Par ailleurs, c'est en Chine que furent faites les découvertes
fondamentales de la boussole, de la poudre et du gouvernail. Mais en
Chine, on conçoit l'ensemble de la nature comme une sorte d'animal ou de
grand organisme traversant un cycle répétitif de naissance, de
maturation et de mort. Un tel cadre de pensée interdit de penser la
nature comme une machine et de formuler les lois de la mécanique.
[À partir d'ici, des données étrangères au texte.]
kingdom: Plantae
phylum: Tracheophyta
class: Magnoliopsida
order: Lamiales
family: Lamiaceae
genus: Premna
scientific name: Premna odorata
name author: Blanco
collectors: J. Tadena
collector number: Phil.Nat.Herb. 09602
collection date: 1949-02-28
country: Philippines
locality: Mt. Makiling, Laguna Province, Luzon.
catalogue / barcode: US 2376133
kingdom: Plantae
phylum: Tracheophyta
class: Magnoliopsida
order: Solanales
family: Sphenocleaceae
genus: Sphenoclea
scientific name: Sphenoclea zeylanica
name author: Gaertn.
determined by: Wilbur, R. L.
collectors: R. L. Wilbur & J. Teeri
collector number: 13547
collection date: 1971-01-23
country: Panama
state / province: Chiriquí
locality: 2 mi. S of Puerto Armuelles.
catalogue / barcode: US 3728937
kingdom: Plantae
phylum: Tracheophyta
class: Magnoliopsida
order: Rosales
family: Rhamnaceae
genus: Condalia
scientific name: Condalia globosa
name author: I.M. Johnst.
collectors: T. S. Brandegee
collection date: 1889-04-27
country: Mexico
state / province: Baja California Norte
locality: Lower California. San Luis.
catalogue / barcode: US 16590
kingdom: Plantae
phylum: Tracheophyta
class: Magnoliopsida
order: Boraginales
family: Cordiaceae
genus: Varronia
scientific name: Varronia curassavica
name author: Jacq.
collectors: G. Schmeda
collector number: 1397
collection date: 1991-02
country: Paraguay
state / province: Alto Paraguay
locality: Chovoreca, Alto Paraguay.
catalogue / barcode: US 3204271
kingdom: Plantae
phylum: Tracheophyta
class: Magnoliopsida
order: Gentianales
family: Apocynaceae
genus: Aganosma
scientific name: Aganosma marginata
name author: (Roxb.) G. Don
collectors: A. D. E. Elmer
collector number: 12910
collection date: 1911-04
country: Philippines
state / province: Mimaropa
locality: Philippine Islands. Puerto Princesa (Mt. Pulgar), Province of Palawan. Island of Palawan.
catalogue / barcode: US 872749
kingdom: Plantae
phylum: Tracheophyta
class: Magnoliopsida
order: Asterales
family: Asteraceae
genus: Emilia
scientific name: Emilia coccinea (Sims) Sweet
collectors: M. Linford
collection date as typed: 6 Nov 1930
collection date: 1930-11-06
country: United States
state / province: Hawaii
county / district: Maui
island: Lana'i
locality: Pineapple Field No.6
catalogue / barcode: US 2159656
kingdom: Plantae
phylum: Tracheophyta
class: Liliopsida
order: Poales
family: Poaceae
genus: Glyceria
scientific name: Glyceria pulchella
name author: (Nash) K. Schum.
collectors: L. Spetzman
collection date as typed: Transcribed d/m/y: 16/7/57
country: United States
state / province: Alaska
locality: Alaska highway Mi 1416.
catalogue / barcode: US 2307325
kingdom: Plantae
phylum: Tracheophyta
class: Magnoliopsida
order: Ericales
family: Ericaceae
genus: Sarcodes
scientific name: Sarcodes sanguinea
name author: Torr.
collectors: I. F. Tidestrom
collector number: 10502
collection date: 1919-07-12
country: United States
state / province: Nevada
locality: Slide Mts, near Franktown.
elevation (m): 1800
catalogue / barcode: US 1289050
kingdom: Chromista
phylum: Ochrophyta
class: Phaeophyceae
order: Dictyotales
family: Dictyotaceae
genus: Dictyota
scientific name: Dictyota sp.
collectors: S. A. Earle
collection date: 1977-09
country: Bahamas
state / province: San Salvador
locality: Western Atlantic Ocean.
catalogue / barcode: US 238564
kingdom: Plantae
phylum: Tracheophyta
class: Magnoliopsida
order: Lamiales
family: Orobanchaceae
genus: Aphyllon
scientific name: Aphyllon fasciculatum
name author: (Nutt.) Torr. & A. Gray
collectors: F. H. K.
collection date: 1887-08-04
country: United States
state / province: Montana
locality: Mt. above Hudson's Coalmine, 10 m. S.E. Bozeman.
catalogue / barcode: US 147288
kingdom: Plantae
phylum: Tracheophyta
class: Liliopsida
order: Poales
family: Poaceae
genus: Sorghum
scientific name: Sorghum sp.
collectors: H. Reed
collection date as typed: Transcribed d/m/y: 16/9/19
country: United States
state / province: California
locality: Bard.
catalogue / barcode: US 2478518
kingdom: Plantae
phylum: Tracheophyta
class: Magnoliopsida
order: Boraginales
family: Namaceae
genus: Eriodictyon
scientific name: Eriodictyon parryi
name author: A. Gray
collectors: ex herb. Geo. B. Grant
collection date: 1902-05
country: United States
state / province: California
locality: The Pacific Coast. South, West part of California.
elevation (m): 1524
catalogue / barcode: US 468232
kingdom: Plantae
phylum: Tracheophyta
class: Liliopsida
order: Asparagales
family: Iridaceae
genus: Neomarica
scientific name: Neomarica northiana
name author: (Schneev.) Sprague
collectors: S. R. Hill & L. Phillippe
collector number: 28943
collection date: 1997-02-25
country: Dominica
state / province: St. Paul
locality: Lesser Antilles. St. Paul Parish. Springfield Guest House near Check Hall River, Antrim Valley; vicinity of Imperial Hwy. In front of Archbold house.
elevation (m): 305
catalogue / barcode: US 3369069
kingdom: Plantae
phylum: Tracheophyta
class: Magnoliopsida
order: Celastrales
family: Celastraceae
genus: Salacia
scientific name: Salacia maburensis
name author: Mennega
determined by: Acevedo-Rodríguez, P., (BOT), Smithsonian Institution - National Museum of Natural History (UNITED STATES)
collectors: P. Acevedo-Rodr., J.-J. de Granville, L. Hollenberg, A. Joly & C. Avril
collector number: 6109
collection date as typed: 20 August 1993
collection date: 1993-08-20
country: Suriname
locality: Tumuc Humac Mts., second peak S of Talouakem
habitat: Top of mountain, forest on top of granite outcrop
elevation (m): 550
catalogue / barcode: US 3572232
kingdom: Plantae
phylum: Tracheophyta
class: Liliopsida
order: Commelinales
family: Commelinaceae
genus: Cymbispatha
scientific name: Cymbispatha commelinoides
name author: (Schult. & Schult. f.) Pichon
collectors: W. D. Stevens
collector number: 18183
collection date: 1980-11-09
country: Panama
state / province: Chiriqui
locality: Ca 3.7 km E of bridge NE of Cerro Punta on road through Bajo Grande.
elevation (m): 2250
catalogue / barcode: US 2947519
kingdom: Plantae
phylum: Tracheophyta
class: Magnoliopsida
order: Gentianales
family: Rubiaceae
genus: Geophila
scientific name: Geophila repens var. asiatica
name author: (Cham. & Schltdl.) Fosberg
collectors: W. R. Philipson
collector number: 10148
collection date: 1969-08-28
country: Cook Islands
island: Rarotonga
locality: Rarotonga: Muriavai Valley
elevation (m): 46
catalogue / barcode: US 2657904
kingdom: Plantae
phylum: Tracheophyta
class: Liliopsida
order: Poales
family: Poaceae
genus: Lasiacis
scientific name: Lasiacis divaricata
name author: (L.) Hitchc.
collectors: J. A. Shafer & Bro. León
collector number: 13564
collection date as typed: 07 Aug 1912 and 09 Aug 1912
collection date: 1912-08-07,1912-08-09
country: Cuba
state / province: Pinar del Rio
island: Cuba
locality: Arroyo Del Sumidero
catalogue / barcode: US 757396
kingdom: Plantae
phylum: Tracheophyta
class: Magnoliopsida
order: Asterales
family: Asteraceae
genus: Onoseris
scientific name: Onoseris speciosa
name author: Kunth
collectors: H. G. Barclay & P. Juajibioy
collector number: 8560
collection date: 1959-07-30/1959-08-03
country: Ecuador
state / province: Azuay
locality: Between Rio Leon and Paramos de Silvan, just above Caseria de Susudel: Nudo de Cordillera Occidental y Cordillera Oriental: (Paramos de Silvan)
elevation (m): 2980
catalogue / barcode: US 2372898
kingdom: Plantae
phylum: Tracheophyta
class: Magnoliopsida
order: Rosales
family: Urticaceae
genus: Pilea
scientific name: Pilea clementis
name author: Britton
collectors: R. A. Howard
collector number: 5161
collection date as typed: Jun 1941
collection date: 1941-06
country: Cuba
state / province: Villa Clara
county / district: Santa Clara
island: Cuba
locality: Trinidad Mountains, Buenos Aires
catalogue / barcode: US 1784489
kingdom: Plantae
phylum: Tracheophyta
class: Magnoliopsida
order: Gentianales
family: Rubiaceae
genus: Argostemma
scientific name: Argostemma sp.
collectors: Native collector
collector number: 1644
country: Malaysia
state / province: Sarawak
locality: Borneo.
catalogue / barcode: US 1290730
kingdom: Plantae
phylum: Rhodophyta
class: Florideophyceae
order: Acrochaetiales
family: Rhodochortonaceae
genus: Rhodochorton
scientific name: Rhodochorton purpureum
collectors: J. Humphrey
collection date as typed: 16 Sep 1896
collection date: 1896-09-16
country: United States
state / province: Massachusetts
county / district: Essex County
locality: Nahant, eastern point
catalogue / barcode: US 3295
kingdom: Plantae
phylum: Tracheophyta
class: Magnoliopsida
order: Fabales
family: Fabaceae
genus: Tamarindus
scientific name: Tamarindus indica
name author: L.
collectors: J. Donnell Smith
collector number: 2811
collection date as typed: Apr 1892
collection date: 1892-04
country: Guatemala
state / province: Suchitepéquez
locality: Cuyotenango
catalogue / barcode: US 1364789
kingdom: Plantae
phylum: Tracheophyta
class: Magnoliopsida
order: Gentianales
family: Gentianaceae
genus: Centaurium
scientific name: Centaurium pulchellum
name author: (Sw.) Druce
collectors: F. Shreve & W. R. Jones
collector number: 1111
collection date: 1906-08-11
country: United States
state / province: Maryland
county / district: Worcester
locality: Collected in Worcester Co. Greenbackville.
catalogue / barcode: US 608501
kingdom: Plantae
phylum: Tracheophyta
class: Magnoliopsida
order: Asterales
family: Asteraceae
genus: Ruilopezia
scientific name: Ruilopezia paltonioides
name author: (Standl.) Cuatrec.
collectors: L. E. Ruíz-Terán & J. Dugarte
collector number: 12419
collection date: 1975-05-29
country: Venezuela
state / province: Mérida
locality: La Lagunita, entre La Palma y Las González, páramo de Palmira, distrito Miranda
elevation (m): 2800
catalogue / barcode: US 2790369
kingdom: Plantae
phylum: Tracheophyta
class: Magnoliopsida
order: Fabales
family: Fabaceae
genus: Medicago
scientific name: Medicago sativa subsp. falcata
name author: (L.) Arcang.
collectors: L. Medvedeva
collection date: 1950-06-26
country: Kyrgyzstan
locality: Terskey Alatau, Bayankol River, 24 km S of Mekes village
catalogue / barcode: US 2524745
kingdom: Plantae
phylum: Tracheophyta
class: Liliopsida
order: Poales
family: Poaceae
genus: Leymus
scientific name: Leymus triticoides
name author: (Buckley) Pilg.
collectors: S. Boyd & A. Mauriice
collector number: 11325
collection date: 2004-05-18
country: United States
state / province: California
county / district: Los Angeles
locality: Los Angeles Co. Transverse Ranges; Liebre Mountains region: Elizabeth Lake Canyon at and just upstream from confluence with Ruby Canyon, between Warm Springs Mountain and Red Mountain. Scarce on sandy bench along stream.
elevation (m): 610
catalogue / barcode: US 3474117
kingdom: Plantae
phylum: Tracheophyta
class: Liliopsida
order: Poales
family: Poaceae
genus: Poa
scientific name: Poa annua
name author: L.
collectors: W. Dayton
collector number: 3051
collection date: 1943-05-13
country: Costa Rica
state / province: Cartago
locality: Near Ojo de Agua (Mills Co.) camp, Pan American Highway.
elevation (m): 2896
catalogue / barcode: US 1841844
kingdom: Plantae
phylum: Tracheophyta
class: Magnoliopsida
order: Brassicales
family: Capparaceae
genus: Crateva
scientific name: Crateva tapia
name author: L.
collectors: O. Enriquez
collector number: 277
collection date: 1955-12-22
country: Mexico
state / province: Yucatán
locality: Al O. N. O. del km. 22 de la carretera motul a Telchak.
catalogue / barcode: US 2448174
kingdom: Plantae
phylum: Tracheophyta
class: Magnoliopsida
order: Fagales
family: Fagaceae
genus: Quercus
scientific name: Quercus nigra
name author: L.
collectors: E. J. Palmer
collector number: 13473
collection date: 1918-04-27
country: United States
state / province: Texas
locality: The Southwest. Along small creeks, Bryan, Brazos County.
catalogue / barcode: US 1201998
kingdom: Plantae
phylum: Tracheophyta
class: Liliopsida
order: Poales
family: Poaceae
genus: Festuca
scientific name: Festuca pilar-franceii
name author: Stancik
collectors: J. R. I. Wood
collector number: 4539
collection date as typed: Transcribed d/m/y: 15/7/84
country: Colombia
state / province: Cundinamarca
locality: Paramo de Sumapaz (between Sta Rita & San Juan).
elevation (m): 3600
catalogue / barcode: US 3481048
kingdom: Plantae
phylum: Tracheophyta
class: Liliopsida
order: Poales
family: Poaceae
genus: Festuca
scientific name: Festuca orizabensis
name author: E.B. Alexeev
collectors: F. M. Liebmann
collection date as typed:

Au contraire, pour les théologiens du Moyen Âge, Dieu est rationnel et
il a créé un univers ordonné. Cela signifie que l'univers n'est pas
Dieu, qu'il a une existence autonome et qu'il peut être soumis à
l'analyse rationnelle. Or la croyance métaphysique dans un univers
intelligible, structuré et ordonné par Dieu, qui peut être compris par
la raison humaine, a constitué l'une des conditions de possibilité de la
science moderne. En ce sens, le christianisme a favorisé l'essor du
progrès scientifique, parfois malgré lui.